Helena High students demonstrate the micro volcano kit from this year's Science Circus at Helena High School on Friday.

Helena High School students had to get creative with this year's Science Circus due to the ongoing COVID-19 pandemic, so they moved the fundraising effort online.

According to senior Emily Hagengruber, students in the HHS Science Seminar class knew they wouldn't be able to hold the circus in person and wanted to do something fun during these tough times, after the event was canceled last year. The 21 students of teacher Missy Sampson's class put their heads together and came up with a solution: put the science in kids' homes.

Science Circus

Helena High School students demonstrate the moose toothpaste kit from this year's Science Circus at Helena High School on Friday.

"This year we decided to do kits you can buy on the website," Hagengruber said. "So people can still do the fun science while being unable to meet in person."

There are eight different kits offering different science experiments on the group's website, www.sciencecircus2021.com. According to student Addee Pickett, these kits are primarily aimed at the pre-kindergarten to fifth grade levels.

"The hope is that they appeal to different kids," Pickett said.

Science Circus

Helena High students demonstrate the lucky lava lamp kit from this year's Science Circus at Helena High School on Friday.

The kits are labeled crystal clear, lucky lava lamps, chromatography butterfly magnets, Play-Doh from scratch, micro volcanoes, moose toothpaste, trace fossil kit and tornado in a bottle. Each kit costs $10 and can be picked up from the school on Fridays and Saturdays throughout the month of March.

Hagengruber said the money earned through these kits will either be used for educational trips or scholarships for the science students.

Science Circus

Helena High student demonstrate the chromatography butterfly magnets kit from this year's Science Circus at Helena High School on Friday.

The science students are also hosting an annual coloring contest, and sheets can be found on the website.
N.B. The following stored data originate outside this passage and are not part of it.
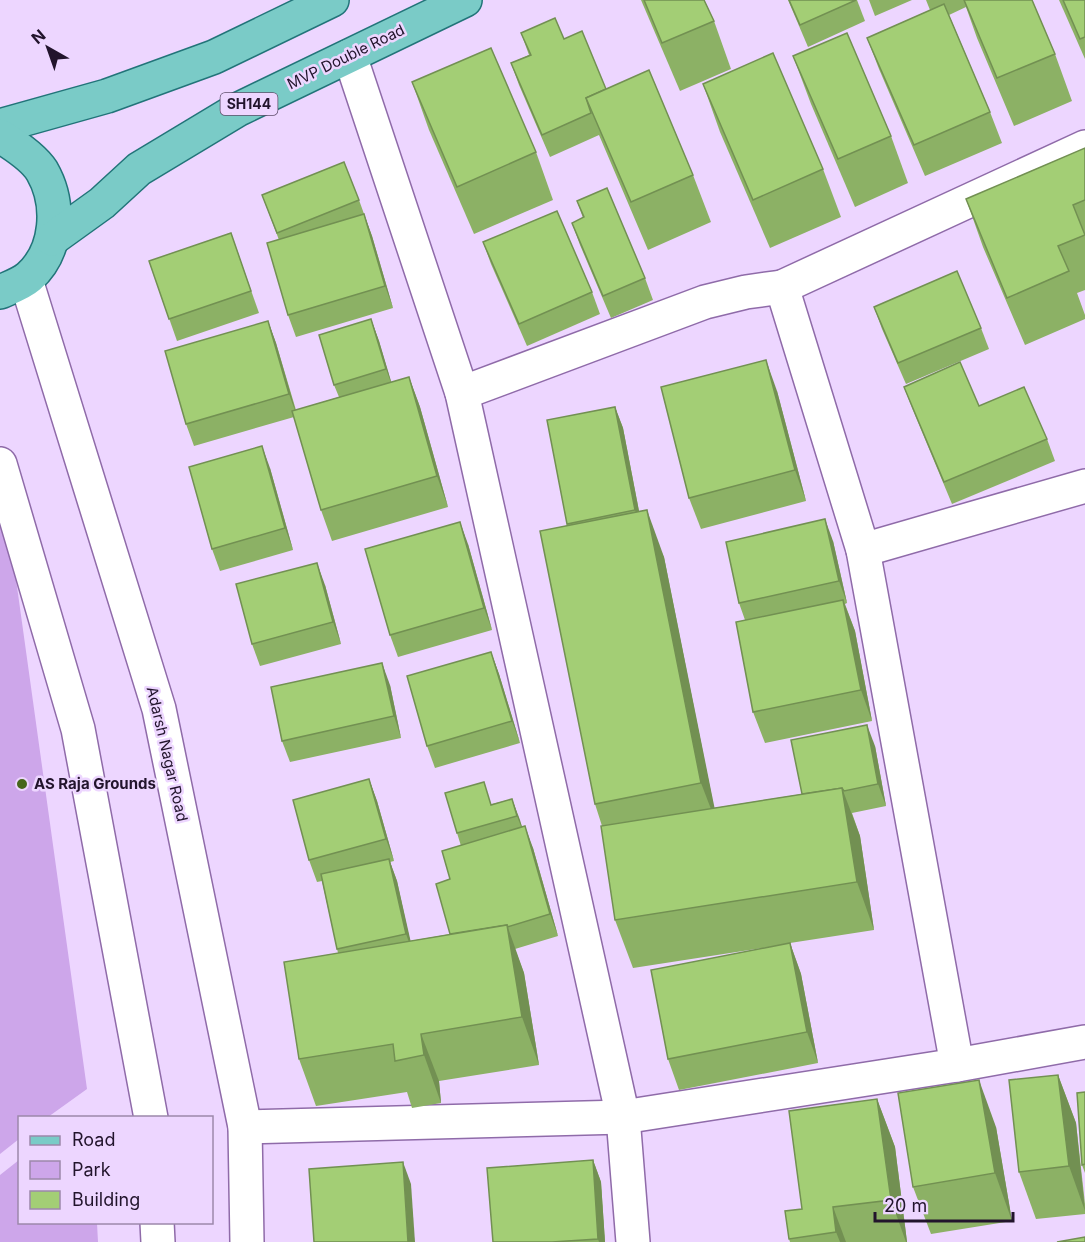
<svg xmlns="http://www.w3.org/2000/svg" width="1085" height="1242" font-family="Inter,sans-serif">
<rect width="100%" height="100%" fill="#edd6ff"/>
<g fill="#cda6ea">
<polygon points="0,478 2,479 87,1089 48,1117 20,1118 19,1139 0,1154"/>
<polygon points="19,1160 20,1222 97,1223 98,1242 0,1242 0,1175"/>
</g>
<g fill="none" stroke-linecap="round" stroke-linejoin="round">
<defs>
<g id="street">
<polyline points="350,56 462,393 623,1117 633,1242"/>
<polyline points="462,393 705,302 746,292 782,287"/>
<polyline points="863,550 1085,486"/>
<polyline points="957,1065 863,550 782,287 1085,147"/>
<polyline points="245,1127 623,1117 957,1065 1085,1042"/>
</g>
<g id="secondary">
<polyline points="26,280 159,709 245,1127 247,1242"/>
<polyline points="0,464 78,729 151,1118"/>
<polyline points="157,1222 158,1242"/>
</g>
<g id="primary">
<polyline points="0,126 107,96 214,57 332,0"/>
<path d="M0 136C13 144 34 158 42 171 61 204 58 251 29 277 21 284 9 288 0 292"/>
<polyline points="52,239 102,203 139,169 237,110 465,0"/>
</g>
</defs>
<use href="#street" stroke="#8f6ba9" stroke-width="36"/>
<use href="#secondary" stroke="#8f6ba9" stroke-width="36"/>
<use href="#primary" stroke="#227479" stroke-width="36"/>
<use href="#street" stroke="#fff" stroke-width="33"/>
<use href="#secondary" stroke="#fff" stroke-width="33"/>
<use href="#primary" stroke="#7acbc7" stroke-width="33"/>
</g>
<g fill="#8cb165">
<polygon points="641,0 704,0 714,21 731,69 680,91"/>
<polygon points="788,0 857,0 865,21 808,47"/>
<polygon points="869,0 912,0 875,16"/>
<polygon points="926,0 1032,0 1055,54 1072,101 1014,126 977,38 966,7 949,15 990,112 1002,143 925,176 879,69 867,38 930,10"/>
<polygon points="1059,0 1085,0 1085,59"/>
<polygon points="521,33 564,39 606,89 693,175 711,222 648,250 599,135 550,157 519,85 511,63 529,55"/>
<polygon points="793,56 891,136 908,183 855,207 811,104"/>
<polygon points="412,82 536,152 553,200 474,234 429,130"/>
<polygon points="703,84 823,169 841,217 770,248 720,132"/>
<polygon points="1085,148 1085,290 1077,293 1085,315 1085,319 1025,345 983,247 966,199"/>
<polygon points="262,195 359,200 372,236 393,308 296,337 288,315 279,240"/>
<polygon points="577,201 645,278 653,300 611,318 580,245 572,223 583,218"/>
<polygon points="231,233 259,313 177,341 149,261"/>
<polygon points="483,242 592,292 600,314 527,346 491,264"/>
<polygon points="874,307 981,328 989,349 906,384 882,329"/>
<polygon points="371,319 379,341 391,382 409,377 420,407 448,507 332,541 321,510 294,417 194,446 186,424 268,321 276,343 296,410 339,397 334,385"/>
<polygon points="904,387 979,406 1047,439 1055,461 952,504 912,408"/>
<polygon points="777,391 806,501 701,529 689,498"/>
<polygon points="615,407 623,428 639,511 664,557 714,808 802,794 875,746 886,806 852,813 860,836 874,930 790,943 801,974 818,1063 679,1090 668,1059 789,944 633,968 615,920 602,826 595,804 567,524"/>
<polygon points="270,468 293,550 220,571 212,549"/>
<polygon points="833,541 847,603 845,604 855,631 872,721 765,743 753,712 745,620 739,603"/>
<polygon points="468,544 492,630 398,657 390,635"/>
<polygon points="325,585 341,644 260,666 252,644"/>
<polygon points="491,652 499,674 520,743 435,768 427,746"/>
<polygon points="390,685 401,738 290,762 282,741"/>
<polygon points="369,779 377,801 394,861 390,862 397,881 410,941 450,934 450,879 461,846 457,833 492,804 512,799 522,827 533,848 558,936 515,949 524,973 539,1065 439,1081 441,1103 412,1108 407,1092 316,1106 299,1059 338,953 322,881 317,882 309,860"/>
<polygon points="1058,1075 1076,1123 1085,1204 1085,1214 1036,1219 1019,1172"/>
<polygon points="1085,1092 1085,1173 1082,1165"/>
<polygon points="877,1099 895,1147 907,1242 790,1242 789,1239 802,1209"/>
<polygon points="996,1127 1012,1221 931,1234 913,1187"/>
<polygon points="593,1160 601,1182 605,1242 493,1242"/>
</g>
<g fill="#729052">
<polygon points="364,214 372,236 393,308 385,286"/>
<polygon points="371,319 379,341 394,391 386,369"/>
<polygon points="268,321 276,343 297,416 289,394"/>
<polygon points="766,360 777,391 806,501 795,470"/>
<polygon points="409,377 420,407 448,507 437,476"/>
<polygon points="615,407 623,428 643,532 635,510"/>
<polygon points="262,446 270,468 293,550 285,528"/>
<polygon points="647,510 664,557 719,830 701,783"/>
<polygon points="825,519 833,541 847,603 839,581"/>
<polygon points="460,522 468,544 492,630 484,608"/>
<polygon points="317,563 325,585 341,644 333,622"/>
<polygon points="843,600 855,631 872,721 861,690"/>
<polygon points="491,652 499,674 520,743 512,721"/>
<polygon points="382,663 390,685 401,738 394,716"/>
<polygon points="867,725 875,746 886,806 878,784"/>
<polygon points="369,779 377,801 394,861 386,839"/>
<polygon points="842,788 860,836 874,930 857,882"/>
<polygon points="512,799 520,820 525,837 517,816"/>
<polygon points="525,826 533,848 558,936 550,914"/>
<polygon points="389,859 397,881 414,956 406,934"/>
<polygon points="507,925 524,973 539,1065 522,1017"/>
<polygon points="790,943 801,974 818,1063 807,1032"/>
<polygon points="421,1034 439,1081 441,1103 424,1055"/>
<polygon points="1058,1075 1076,1123 1085,1211 1069,1166"/>
<polygon points="979,1080 996,1127 1012,1221 995,1173"/>
<polygon points="877,1099 895,1147 907,1242 906,1242 891,1200"/>
<polygon points="593,1160 601,1182 605,1242 599,1242 598,1239"/>
<polygon points="403,1162 411,1184 415,1242 408,1242"/>
<polygon points="833,1207 846,1242 840,1242 836,1232"/>
</g>
<g fill="#a3ce75" stroke="#729052" stroke-width="1.5">
<polygon points="644,0 704,0 714,21 662,43"/>
<polygon points="789,0 856,0 800,25"/>
<polygon points="964,0 1032,0 1055,54 997,78"/>
<polygon points="1063,0 1085,0 1085,37 1080,39"/>
<polygon points="944,4 990,112 914,145 867,38"/>
<polygon points="555,18 564,39 582,31 606,89 586,98 591,113 542,135 511,63 531,55 521,33"/>
<polygon points="847,33 891,136 838,159 793,56"/>
<polygon points="491,48 536,152 457,187 412,82"/>
<polygon points="773,53 823,169 753,200 703,84"/>
<polygon points="649,70 693,175 631,202 586,98"/>
<polygon points="1085,148 1085,200 1073,205 1085,235 1058,246 1069,271 1007,298 966,199"/>
<polygon points="344,162 359,200 277,233 262,195"/>
<polygon points="607,188 645,278 603,296 572,223 584,217 577,201"/>
<polygon points="557,211 592,292 519,324 483,242"/>
<polygon points="364,214 385,286 288,315 267,243"/>
<polygon points="231,233 251,291 169,319 149,261"/>
<polygon points="957,271 981,328 898,363 874,307"/>
<polygon points="371,319 386,369 334,385 319,335"/>
<polygon points="268,321 289,394 186,424 165,351"/>
<polygon points="766,360 795,470 689,498 661,387"/>
<polygon points="960,362 979,406 1024,387 1047,439 944,482 904,387"/>
<polygon points="409,377 437,476 321,510 292,411"/>
<polygon points="615,407 635,510 567,524 547,420"/>
<polygon points="262,446 285,528 212,549 189,467"/>
<polygon points="647,510 701,783 595,804 540,531"/>
<polygon points="825,519 839,581 739,603 726,542"/>
<polygon points="460,522 484,608 390,635 365,549"/>
<polygon points="317,563 333,622 252,644 236,584"/>
<polygon points="843,600 861,690 753,712 736,622"/>
<polygon points="491,652 512,721 427,746 407,676"/>
<polygon points="382,663 394,716 282,741 271,687"/>
<polygon points="867,725 878,784 844,791 842,788 802,794 791,740"/>
<polygon points="369,779 386,839 309,860 293,800"/>
<polygon points="484,782 491,805 512,799 517,816 457,833 445,793"/>
<polygon points="842,788 857,882 615,920 601,826"/>
<polygon points="525,826 550,914 507,927 507,925 450,934 436,884 450,879 442,851"/>
<polygon points="389,859 406,934 337,949 321,874"/>
<polygon points="507,925 522,1017 421,1034 424,1055 395,1061 393,1044 299,1059 284,962"/>
<polygon points="790,943 807,1032 668,1059 651,970"/>
<polygon points="1058,1075 1069,1166 1019,1172 1009,1080"/>
<polygon points="979,1080 995,1173 913,1187 898,1093"/>
<polygon points="1085,1092 1085,1164 1082,1165 1077,1093"/>
<polygon points="877,1099 891,1200 833,1207 836,1232 789,1239 785,1211 802,1209 789,1111"/>
<polygon points="593,1160 598,1239 552,1242 493,1242 487,1168"/>
<polygon points="403,1162 408,1242 314,1242 309,1169"/>
<polygon points="1085,1237 1085,1242 1057,1242"/>
</g>
<circle fill="#46661b" stroke="#edd6ff" stroke-width="2" cx="22" cy="784" r="6"/>
<g text-anchor="middle" stroke-width="5" stroke-linejoin="round" paint-order="stroke">
<rect fill="#edd6ff" stroke="#5f4e6b" stroke-width="1.5" x="220.5" y="93" width="57" height="22" rx="4.5"/>
<g font-size="14" font-weight="bold" fill="#22142c">
<text x="249" y="109">SH144</text>
</g>
<g font-size="15" fill="#22142c" stroke="#edd6ff">
<text transform="translate(346 57) rotate(-26)" y="5">MVP Double Road</text>
<text transform="translate(167 754) rotate(77)" y="5">Adarsh Nagar Road</text>
</g>
<g font-size="15" font-weight="bold" fill="#22142c" stroke="#edd6ff" text-anchor="start">
<text x="34" y="789">AS Raja Grounds</text>
</g>
</g>
<rect x="18" y="1116" width="195" height="108" fill="#edd6ff" stroke="#9c88ab" stroke-width="1.5"/>
<rect x="30" y="1136" width="30" height="9" fill="#7acbc7" stroke="#9c88ab" stroke-width="1.5"/>
<text x="72" y="1146" font-size="18" fill="#22142c">Road</text>
<rect x="30" y="1161" width="30" height="18" fill="#cda6ea" stroke="#9c88ab" stroke-width="1.5"/>
<text x="72" y="1176" font-size="18" fill="#22142c">Park</text>
<rect x="30" y="1191" width="30" height="18" fill="#a3ce75" stroke="#9c88ab" stroke-width="1.5"/>
<text x="72" y="1206" font-size="18" fill="#22142c">Building</text>
<g transform="translate(48 48) rotate(320)" stroke="#edd6ff" stroke-width="4.5" paint-order="stroke">
<path d="M0-4.5L10 22L0 15L-10 22Z" fill="#22142c"/>
<text y="-9" font-size="16" font-weight="bold" text-anchor="middle" fill="#22142c">N</text>
</g>
<path d="M875 1212v9h138v-9" fill="none" stroke="#22142c" stroke-width="3"/>
<text x="884" y="1212" font-size="18" fill="#22142c" stroke="#edd6ff" stroke-width="4.5" paint-order="stroke">20 m</text>
</svg>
Hagengruber said the group is still working out the prize for the coloring contest winner. Additionally, the group is still discussing the possibility of organizing some smaller science demonstrations either online or at the elementary schools.

"I really do not know where to begin with this group of students," said Sampson, their teacher. "They have had nothing 'normal' their senior year and yet they have gone lock, stock and barrel into this project."

Sampson said in the past the Science Circus has always been used to fund an educational trip for the students, and despite that prospect looking bleak these students are putting in an enormous amount of work to make this Circus one of the most successful yet.

Science Circus

Helena High student demonstrate the Play-Doh from scratch kit from this year's Science Circus at Helena High School on Friday.